Tra i tanti seguaci del Rangnick-pensiero emersi negli ultimi anni c’è Adi Hütter, che aveva sostituito Roger Schmidt a Salisburgo dopo aver portato il piccolo Grödig in Europa e prima di vincere il campionato svizzero con lo Young Boys, interrompendo un digiuno che a Berna durava da 32 anni. Hütter ha sostituito Kovac sulla panchina dell’Eintracht, imponendo subito un netto cambio di direttive rispetto al predecessore. Un approccio rischioso, considerando l’ottimo lavoro svolto da Kovac a Francoforte, e viste anche le prime uscite ufficiali, con lo 0-5 rimediato in Supercoppa proprio contro il Bayern di Kovac, nonché l’uscita dalla Coppa di Germania contro l’Ulm, quarta divisione. Ma la fiducia della società è stata poi ripagata da un calcio tra i più spettacolari del campionato. Hütter ha sperimentato molto, sempre ragionando “per soluzioni”. L’ultima è stata quella di mettere in campo contemporaneamente Haller, Rebic e Jovic, diventato il tridente per eccellenza della Bundes: Hütter ha infatti voluto che Haller giocasse più profondo, maggiormente nel cuore dell’area avversaria, per far valere anche le proprie doti di torre e, contestualmente, essere più presente davanti alla porta. Risultato? A novembre l’ex bomber dell’Utrecht ha già eguagliato il proprio numeri di reti segnate in Bundesliga nella passata stagione.
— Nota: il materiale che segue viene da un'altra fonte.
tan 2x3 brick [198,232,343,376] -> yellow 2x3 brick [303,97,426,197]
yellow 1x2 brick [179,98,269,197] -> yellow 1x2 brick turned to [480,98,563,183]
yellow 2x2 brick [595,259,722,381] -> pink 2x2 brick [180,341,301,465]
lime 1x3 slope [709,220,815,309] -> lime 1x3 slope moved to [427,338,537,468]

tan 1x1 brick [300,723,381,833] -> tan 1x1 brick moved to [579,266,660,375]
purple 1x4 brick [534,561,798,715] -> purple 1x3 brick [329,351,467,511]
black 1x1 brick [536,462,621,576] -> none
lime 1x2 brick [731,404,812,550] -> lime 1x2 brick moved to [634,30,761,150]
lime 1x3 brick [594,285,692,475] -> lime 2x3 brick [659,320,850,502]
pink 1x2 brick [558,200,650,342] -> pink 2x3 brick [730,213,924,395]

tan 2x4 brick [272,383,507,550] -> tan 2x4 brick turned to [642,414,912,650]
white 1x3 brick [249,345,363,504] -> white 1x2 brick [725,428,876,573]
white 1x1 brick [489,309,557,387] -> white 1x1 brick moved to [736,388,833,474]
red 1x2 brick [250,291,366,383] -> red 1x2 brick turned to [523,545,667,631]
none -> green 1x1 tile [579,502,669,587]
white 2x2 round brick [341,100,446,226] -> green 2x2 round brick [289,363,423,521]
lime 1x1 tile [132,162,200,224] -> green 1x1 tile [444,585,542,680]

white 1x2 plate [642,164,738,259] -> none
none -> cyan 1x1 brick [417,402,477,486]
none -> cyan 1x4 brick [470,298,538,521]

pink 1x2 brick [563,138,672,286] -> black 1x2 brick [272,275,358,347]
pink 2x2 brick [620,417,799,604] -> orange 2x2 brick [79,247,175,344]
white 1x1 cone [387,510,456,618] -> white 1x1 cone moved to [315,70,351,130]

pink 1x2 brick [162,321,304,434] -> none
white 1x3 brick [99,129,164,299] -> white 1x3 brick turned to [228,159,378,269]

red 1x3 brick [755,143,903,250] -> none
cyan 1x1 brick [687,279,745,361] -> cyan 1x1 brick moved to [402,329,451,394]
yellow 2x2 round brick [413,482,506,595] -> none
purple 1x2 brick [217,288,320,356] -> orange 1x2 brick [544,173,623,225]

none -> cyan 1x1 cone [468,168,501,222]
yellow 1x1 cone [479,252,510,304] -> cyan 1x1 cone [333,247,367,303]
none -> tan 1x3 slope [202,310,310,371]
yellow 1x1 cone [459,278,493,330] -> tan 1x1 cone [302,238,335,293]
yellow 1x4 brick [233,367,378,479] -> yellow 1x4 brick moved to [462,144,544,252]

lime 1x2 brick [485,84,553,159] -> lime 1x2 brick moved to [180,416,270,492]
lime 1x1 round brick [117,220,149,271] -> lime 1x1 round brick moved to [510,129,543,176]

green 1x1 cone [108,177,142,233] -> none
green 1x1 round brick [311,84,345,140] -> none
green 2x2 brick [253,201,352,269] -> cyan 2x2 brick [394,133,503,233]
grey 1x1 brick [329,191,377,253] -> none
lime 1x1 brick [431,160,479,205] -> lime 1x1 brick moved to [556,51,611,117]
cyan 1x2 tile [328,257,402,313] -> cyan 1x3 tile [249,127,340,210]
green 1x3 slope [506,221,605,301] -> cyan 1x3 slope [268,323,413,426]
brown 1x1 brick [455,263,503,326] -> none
A livello di numeri, lo stesso discorso vale per Jovic, mentre Rebic ha per contro visto arretrare il suo raggio d’azione, per sfruttarne meglio potenza e velocità in campo aperto. Per non parlare della mediana De Guzman-Gelson Fernandes-Kostic, sulla carta un trio di seta, ma alla prova del campo tra i più efficaci e funzionali. Ambiente e idee, ancora una volta il mix è quello giusto.